AUTHOR: Mark Batterson and Richard Foth
PUBLISHER: Grand Rapids, MI: Baker Books, 2015, (208 pages).
Both authors take turns to tell their stories. In risk taking, Dick looks back at his own life with retrospective wisdom like seeing how the newer generation grow up in an entirely different context from his early years surviving World War II. He knows how much his past had shaped him and concludes that God had created us all with "an adventure in mind." When he met his co-author years ago, he saw an adventurer. Mark recalls how his own grandfather had first planted the excitement of adventures in the 60s. Unfortunately, Mark's sense of adventure broke a precious fossil his grandfather owned but in the aftermath, he experienced a shower of grace and love from his grandfather who affirmed that he is more precious than a broken fossil. The book gradually combines the two authors' experiences into exciting lessons for readers. Lessons like the importance of accumulating experiences rather than material possessions. Lessons on cultivating creativity and doing things rather than simply keeping the status quo. Lessons that spell out the alphabet of life that highlight that life is not about doing things for others or for self; it is living with others and with God. "With" removes the individualism out of a potentially harmful source of deceit and pride. Lessons like learning to look for all the right things people do, to build people up instead of self-accomplishments. The greatest risk is no risk at all. We learn about the fear of failures that inhibit risk taking, and are reminded of the successes of many others in the past that rose out of many failures in the first place. There is no such thing as no-failure inventions. Behind every success is a long list of failed experiments and ventures. There are some interesting snippets of wisdom.

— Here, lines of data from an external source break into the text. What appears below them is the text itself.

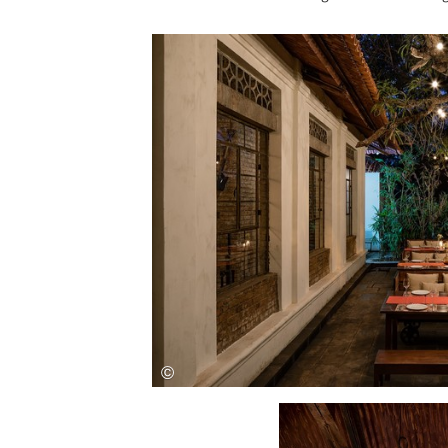
Save this picture!
Save this picture!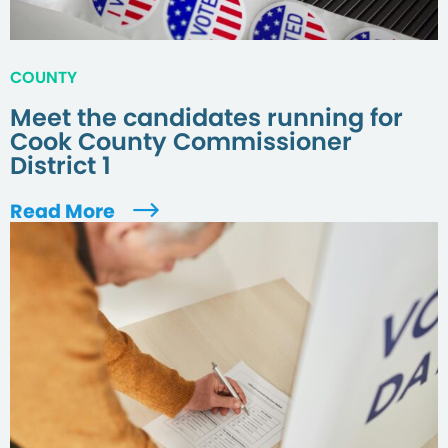
COUNTY
Meet the candidates running for
Cook County Commissioner
District 1
Read More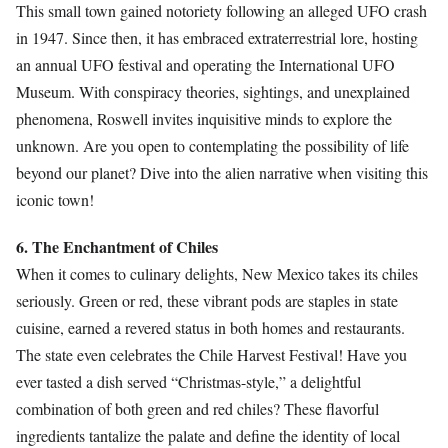
This small town gained notoriety following an alleged UFO crash
in 1947. Since then, it has embraced extraterrestrial lore, hosting
an annual UFO festival and operating the International UFO
Museum. With conspiracy theories, sightings, and unexplained
phenomena, Roswell invites inquisitive minds to explore the
unknown. Are you open to contemplating the possibility of life
beyond our planet? Dive into the alien narrative when visiting this
iconic town!
6. The Enchantment of Chiles
When it comes to culinary delights, New Mexico takes its chiles
seriously. Green or red, these vibrant pods are staples in state
cuisine, earned a revered status in both homes and restaurants.
The state even celebrates the Chile Harvest Festival! Have you
ever tasted a dish served “Christmas-style,” a delightful
combination of both green and red chiles? These flavorful
ingredients tantalize the palate and define the identity of local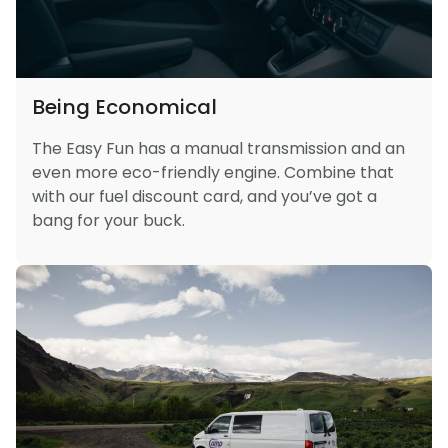
Being Economical
The Easy Fun has a manual transmission and an
even more eco-friendly engine. Combine that
with our fuel discount card, and you’ve got a
bang for your buck.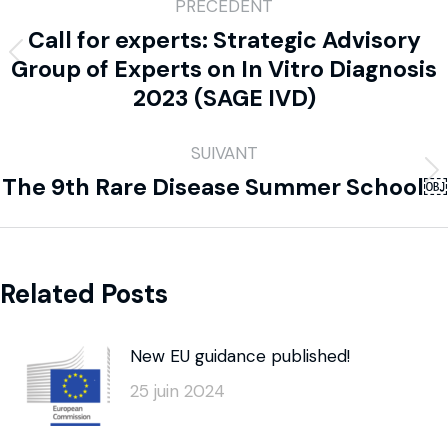
PRÉCÉDENT
Call for experts: Strategic Advisory
Group of Experts on In Vitro Diagnosis
2023 (SAGE IVD)
SUIVANT
The 9th Rare Disease Summer School￼
Related Posts
New EU guidance published!
25 juin 2024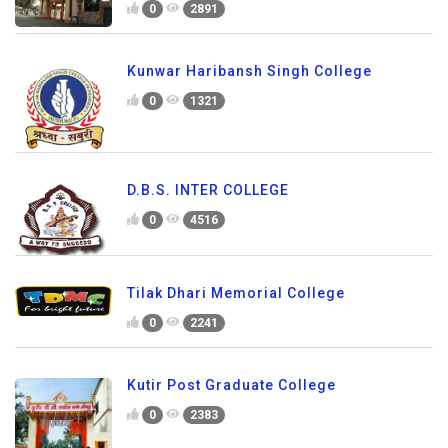
0
2891
Kunwar Haribansh Singh College
0
1321
D.B.S. INTER COLLEGE
0
4516
Tilak Dhari Memorial College
0
2241
Kutir Post Graduate College
0
2383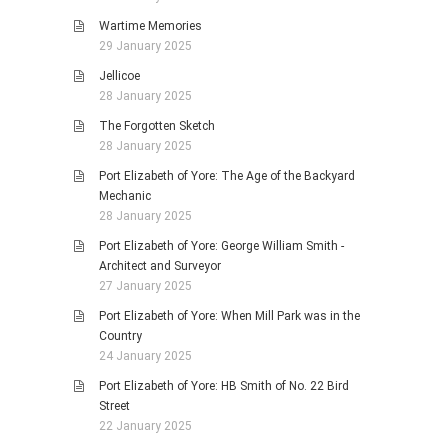
Wartime Memories
29 January 2025
Jellicoe
28 January 2025
The Forgotten Sketch
28 January 2025
Port Elizabeth of Yore: The Age of the Backyard
Mechanic
28 January 2025
Port Elizabeth of Yore: George William Smith -
Architect and Surveyor
27 January 2025
Port Elizabeth of Yore: When Mill Park was in the
Country
24 January 2025
Port Elizabeth of Yore: HB Smith of No. 22 Bird
Street
22 January 2025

- On doing things together: "Goals are a way to go after things and live life to the fullest. When you are going after a goal together, with people you care about, it cements a relationship unlike anything else." (81)
- On Loving People: "Love people when they least expect it and least deserve it." (88)
- On the Pursuit of Happiness: "Happiness is a by-product of holiness." (104)
- Priorities: "Don't sacrifice your family on the altar of success." (114)
- Being Great: "True greatness is being great at the greatest commandment." (122)
- Christian Living: "Live as if Christ was crucified yesterday, rose from the dead today, and is returning tomorrow." (172)
- Trying: "It's never too late to be who you might have been." (192)
Every experience is unique. As the chapters unfolded, I sometimes wonder when will the authors ever stop adventuring. Yet, the pages ooze with the adrenaline of adventure. Mark remembers the words on a cup that imprints Mahatma Gandhi's words: "Live as if you'll die tomorrow. Learn as if you'll live forever." He takes both the living and the learning to heart. Other lessons include true success being sowing the seeds of succession, and to help the next generation do more and be more for Jesus. Every chapter seems like a journey around the sun, meaning the temperature of excitement rises every time a challenge to tackle the sun is issued. While some people spend money and time to travel to exotic places far away to experience some adventure, this book shows us that we do not have to depend on those expensive trips to be adventurous. We can live every moment adventurously. We can take on challenges with faith, not fear. We can live as if there is an even better tomorrow. We can learn like children in the candy store of life. Perhaps, there is a subtle encouragement to all readers, especially for those of us who follow Christ. A Trip around the sun has a very important goal for Christian Living: That every trip, every adventure, every faith venture be a trip with the Son.
Rating: 5 stars of 5.
This book is provided to me courtesy of Baker Books and Graf-Martin Communications in exchange for an honest review. All opinions offered above are mine unless otherwise stated or implied.